Videokonferenzen boomen, Zoom meldet Rekordzahlen - aber wie lange noch?

Von Christoph Koopmann

Für Eric Yuan dürften diese Tage durchaus schöne sein. Yuan ist Gründer, Chef und Großaktionär des Videokonferenz-Dienstleisters Zoom - und hat mit seinen Anteilen mal eben innerhalb weniger Stunden den Wert seines Depots um mehr als vier Milliarden Dollar erhöht. Damit kommt er zwar nicht ganz heran an Amazon-Chef Jeff Bezos und Tesla-Boss Elon Musk, die zuletzt binnen je eines Tages 13 beziehungsweise acht Milliarden Dollar gemacht hatten. Trotzdem darf man den 50 Jahre alten Yuan zu den größten privaten Profiteuren der Corona-Krise zählen.
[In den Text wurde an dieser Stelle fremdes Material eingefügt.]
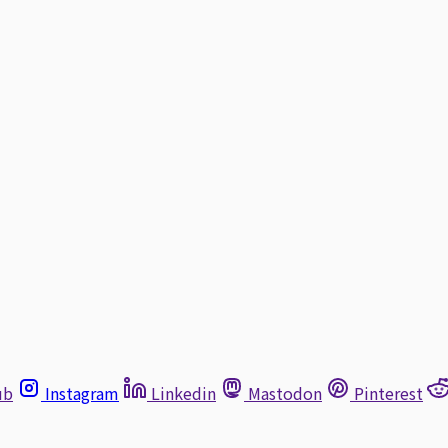
ub
Instagram
Linkedin
Mastodon
Pinterest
Das liegt maßgeblich an seinem Unternehmen, das nun ein Rekordquartal meldete: Der Umsatz von Zoom ist im Jahresvergleich um 355 Prozent auf 663,5 Millionen US-Dollar gewachsen. Entsprechend stieg der Aktienkurs seit Montagabend um mehr als 30 Prozent.
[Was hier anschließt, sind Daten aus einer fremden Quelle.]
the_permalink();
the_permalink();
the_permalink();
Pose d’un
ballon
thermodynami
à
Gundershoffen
Dass diese Monate für Zoom nicht allzu schlecht laufen würden, war schon zu Beginn der Corona-Krise einigermaßen klar. Einem Videokonferenz-Dienstleister könnte - allen schlechten Nachrichten dieser Zeit zum Trotz - wohl kaum Besseres passieren als eine Weltlage, die viele Menschen zu virtueller Kommunikation zwingt. Seit Beginn der Corona-Beschränkungen spielen sich geschäftliche Gespräche genauso wie private Verabredungen auf ein Glas Wein häufig vor der Webcam ab - und dann eben oft via Zoom. Analysten hatten daher ein jährliches Umsatzplus von 500 Millionen Dollar prognostiziert, was auch schon phänomenal gewesen wäre. Zu Beginn der Krise hatte Zoom selbst die Erwartungen noch etwas dämpfen wollen. Man befürchtete, das rasante Wachstum würde wegen nötiger Investitionen viel Geld kosten. Geschadet hat das offenbar nicht: Noch vor einem Jahr lag der Gewinn im zweiten Quartal bei 5,5 Millionen Dollar - jetzt sind es 186 Millionen.

Inzwischen kehren zwar langsam immer mehr Menschen in ihre Büros und Vorlesungssäle zurück, auch zum Feierabend darf meist wieder persönlich angestoßen werden. Zoom aber bleibt optimistisch. Der Boom dürfte den Prognosen des Unternehmens zufolge zwar vorbei sein, doch man rechnet für das laufende Quartal immer noch mit einem Umsatz von 685 bis 695 Millionen Dollar. Für das Geschäftsjahr bis Januar soll er bei 2,4 Milliarden Dollar liegen - zuvor lag die Prognose bei 1,8 Milliarden Dollar.

Mittlerweile hat Zoom 370 000 Geschäftskunden mit mehr als zehn Mitarbeitern, mehr als fünfmal so viele wie vor einem Jahr. Zoom-Chef Yuan sagte, immer mehr Firmen und Institutionen würden sich auf eine Zukunft einrichten, in der man von überall aus arbeiten und lernen kann. Eine Entwicklung, von der sein Unternehmen profitieren dürfte - auch über die Corona-Krise hinaus.